## WRITTEN PROBLEM 1
Can you sum up the passage on Katherine McKee's defamation suit in two sentences?
## WRITTEN PROBLEM 2
Will you transcribe the passage on Katherine McKee's defamation suit, starting with "The lawsuit was" and going on through "opinions were based."?

## GIVEN PASSAGE
☆ ☆ ☆ ☆ ☆ ☆ ☆
The lawsuit was filed by Katherine McKee, an actress and former girlfriend of Sammy Davis Jr., who told her story during a 2014 interview about how Cosby raped her in 1974. After she told her story, Cosby's attorney issued a written statement to the news outlet that called Ms. McKee's story into question, and opined that she was not telling the truth. McKee's defamation case asserted that this letter, in essence, falsely called her a liar and caused her reputational harm and damages.
The court found that the letter issued by Cosby's attorney did not amount to defamation because all of the purportedly defamatory statements were couched as reasoned opinions supported by non-defamatory facts. This reasoning was supported by the fact that the letter contained citations to sources for the non-defamatory facts upon which the opinions were based.
Generally, opinions cannot be considered as defamation. Defamation requires a showing that the statements made were both false and caused damage. Opinions, due to their peculiar subjective nature, so long as a reasonable listener would understand the statement as an opinion, cannot form the basis of a defamation claim.
☆ ☆ ☆ ☆ ☆ ☆ ☆
## SOURCE EXCERPT
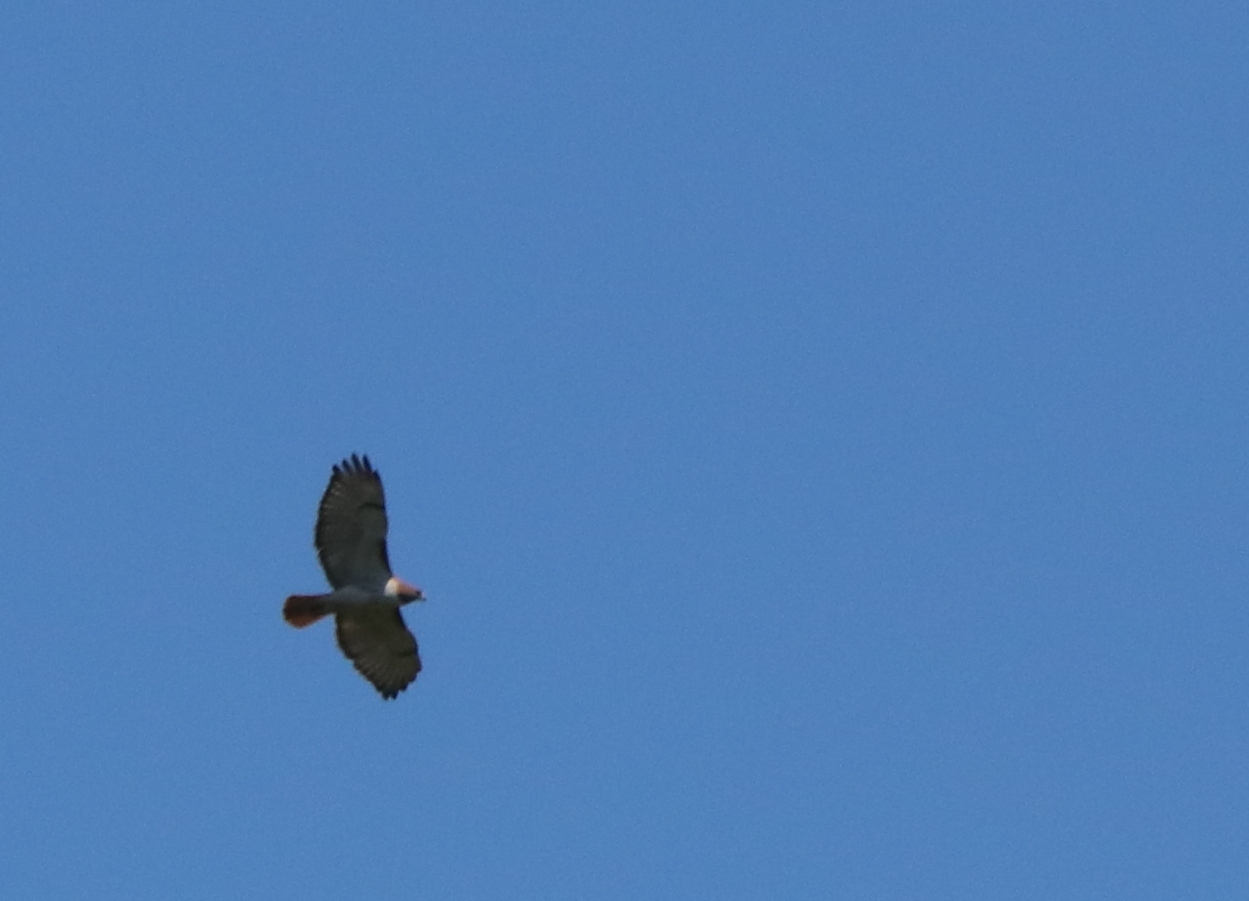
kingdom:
☆ ☆ ☆ ☆ ☆ ☆ ☆
## FULL SOLUTION 1
Katherine McKee sued for defamation after Cosby's attorney issued a written statement questioning her 2014 account that Cosby raped her in 1974. She argued that the letter falsely called her a liar and harmed her reputation, but the court found it was not defamatory because its statements were reasoned opinions supported by cited non-defamatory facts, and opinions generally cannot form the basis of a defamation claim.

## FULL SOLUTION 2
The lawsuit was filed by Katherine McKee, an actress and former girlfriend of Sammy Davis Jr., who told her story during a 2014 interview about how Cosby raped her in 1974. After she told her story, Cosby's attorney issued a written statement to the news outlet that called Ms. McKee's story into question, and opined that she was not telling the truth. McKee's defamation case asserted that this letter, in essence, falsely called her a liar and caused her reputational harm and damages.
The court found that the letter issued by Cosby's attorney did not amount to defamation because all of the purportedly defamatory statements were couched as reasoned opinions supported by non-defamatory facts. This reasoning was supported by the fact that the letter contained citations to sources for the non-defamatory facts upon which the opinions were based.